::: SUPPLIED ENTRIES :::

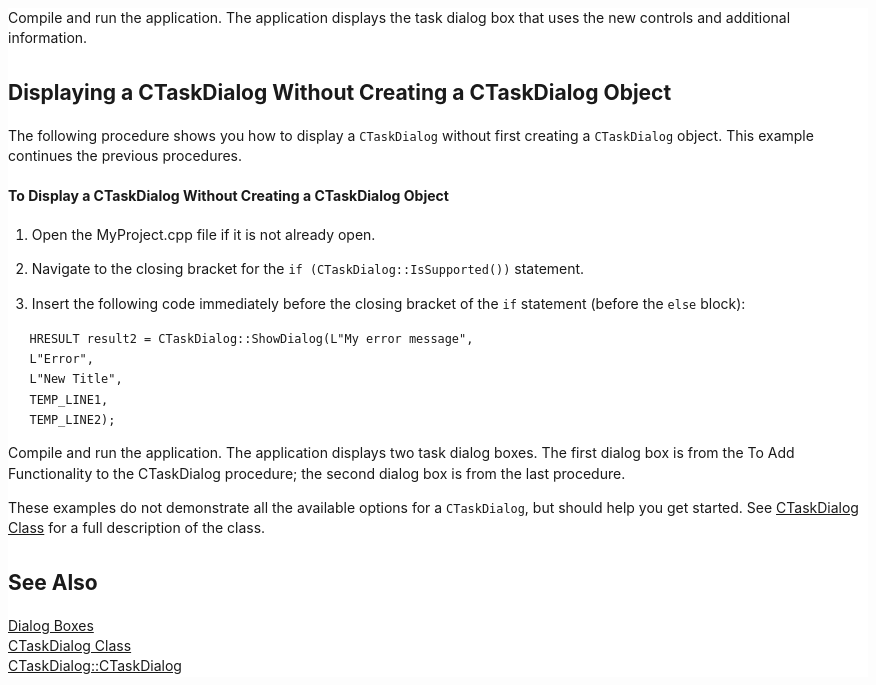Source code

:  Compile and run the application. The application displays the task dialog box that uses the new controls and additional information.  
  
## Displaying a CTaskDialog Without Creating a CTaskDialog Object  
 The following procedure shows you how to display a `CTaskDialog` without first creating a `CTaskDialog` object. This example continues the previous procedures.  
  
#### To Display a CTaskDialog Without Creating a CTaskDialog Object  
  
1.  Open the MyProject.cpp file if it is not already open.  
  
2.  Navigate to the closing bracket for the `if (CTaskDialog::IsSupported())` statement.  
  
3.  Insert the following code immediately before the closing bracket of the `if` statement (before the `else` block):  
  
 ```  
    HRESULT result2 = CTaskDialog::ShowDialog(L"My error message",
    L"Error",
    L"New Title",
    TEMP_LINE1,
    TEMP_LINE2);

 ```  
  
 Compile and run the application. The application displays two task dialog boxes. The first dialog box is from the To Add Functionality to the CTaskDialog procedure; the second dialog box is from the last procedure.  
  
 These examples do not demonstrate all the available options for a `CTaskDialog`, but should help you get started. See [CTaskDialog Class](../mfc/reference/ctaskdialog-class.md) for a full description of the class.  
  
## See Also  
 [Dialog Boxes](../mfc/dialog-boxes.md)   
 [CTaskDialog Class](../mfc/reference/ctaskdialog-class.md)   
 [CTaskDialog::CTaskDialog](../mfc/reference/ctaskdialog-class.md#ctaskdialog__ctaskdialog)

:::
::: SUPPLIED ENTRIES :::

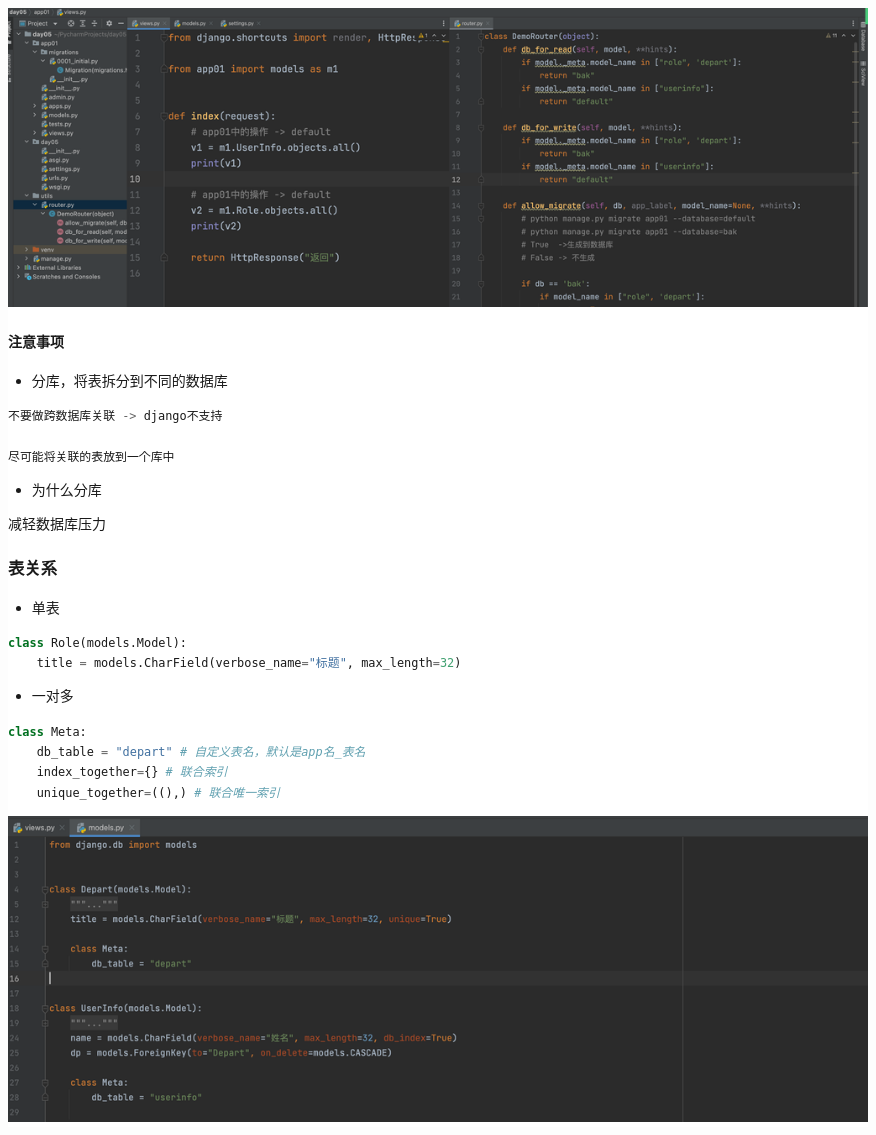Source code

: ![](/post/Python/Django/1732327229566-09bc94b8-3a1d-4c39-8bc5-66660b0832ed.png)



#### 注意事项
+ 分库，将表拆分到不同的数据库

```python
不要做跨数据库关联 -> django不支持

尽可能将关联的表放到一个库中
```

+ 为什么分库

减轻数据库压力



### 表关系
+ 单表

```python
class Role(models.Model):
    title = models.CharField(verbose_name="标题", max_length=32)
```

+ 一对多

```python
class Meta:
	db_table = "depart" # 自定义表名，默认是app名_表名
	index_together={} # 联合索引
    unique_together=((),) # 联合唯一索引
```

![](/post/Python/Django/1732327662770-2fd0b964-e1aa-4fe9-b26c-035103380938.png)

:::
::: SUPPLIED ENTRIES :::

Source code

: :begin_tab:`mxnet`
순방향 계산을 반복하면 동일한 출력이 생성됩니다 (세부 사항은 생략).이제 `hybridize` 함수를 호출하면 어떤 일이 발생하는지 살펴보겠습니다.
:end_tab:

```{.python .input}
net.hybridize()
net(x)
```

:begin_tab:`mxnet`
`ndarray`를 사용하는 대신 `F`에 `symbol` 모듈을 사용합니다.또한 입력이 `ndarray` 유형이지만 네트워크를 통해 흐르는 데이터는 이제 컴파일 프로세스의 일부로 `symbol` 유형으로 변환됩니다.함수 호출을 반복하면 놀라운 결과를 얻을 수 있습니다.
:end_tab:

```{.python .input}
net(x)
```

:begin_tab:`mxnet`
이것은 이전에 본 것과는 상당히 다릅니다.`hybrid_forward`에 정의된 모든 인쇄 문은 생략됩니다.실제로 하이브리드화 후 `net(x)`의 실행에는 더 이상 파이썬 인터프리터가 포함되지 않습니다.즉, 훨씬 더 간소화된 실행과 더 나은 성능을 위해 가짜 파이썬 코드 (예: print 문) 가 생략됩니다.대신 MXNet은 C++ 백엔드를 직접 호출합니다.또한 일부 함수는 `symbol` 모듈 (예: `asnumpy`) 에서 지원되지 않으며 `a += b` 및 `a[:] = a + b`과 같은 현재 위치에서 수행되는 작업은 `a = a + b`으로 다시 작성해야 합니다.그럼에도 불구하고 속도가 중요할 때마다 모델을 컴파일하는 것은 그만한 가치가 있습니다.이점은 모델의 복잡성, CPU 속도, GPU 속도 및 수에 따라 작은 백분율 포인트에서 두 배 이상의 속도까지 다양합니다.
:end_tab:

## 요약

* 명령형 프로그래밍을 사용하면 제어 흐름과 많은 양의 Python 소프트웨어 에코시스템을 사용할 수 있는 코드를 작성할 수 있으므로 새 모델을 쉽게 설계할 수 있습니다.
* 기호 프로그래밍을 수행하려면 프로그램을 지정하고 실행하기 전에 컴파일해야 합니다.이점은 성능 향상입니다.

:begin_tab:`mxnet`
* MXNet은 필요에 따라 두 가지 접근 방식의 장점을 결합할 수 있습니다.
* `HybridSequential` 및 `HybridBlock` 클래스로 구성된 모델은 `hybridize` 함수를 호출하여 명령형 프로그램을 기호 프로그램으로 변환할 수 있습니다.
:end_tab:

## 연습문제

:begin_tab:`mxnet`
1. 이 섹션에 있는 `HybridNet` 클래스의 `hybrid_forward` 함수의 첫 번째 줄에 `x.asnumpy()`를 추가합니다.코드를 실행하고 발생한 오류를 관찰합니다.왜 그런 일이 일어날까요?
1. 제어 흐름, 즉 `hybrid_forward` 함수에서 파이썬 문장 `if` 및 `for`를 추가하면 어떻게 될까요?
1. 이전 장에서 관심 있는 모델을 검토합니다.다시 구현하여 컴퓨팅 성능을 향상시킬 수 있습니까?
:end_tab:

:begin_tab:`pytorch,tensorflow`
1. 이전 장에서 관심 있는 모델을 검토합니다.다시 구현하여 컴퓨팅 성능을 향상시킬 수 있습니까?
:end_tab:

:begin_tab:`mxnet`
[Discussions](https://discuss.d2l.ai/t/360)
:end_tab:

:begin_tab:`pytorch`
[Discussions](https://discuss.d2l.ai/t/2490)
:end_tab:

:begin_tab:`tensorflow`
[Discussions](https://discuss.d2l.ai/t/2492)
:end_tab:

:::

TASK
Within the data above, how many lines include "discuss"? The number alone is the answer.

RESPONSE TO THE EXERCISE
3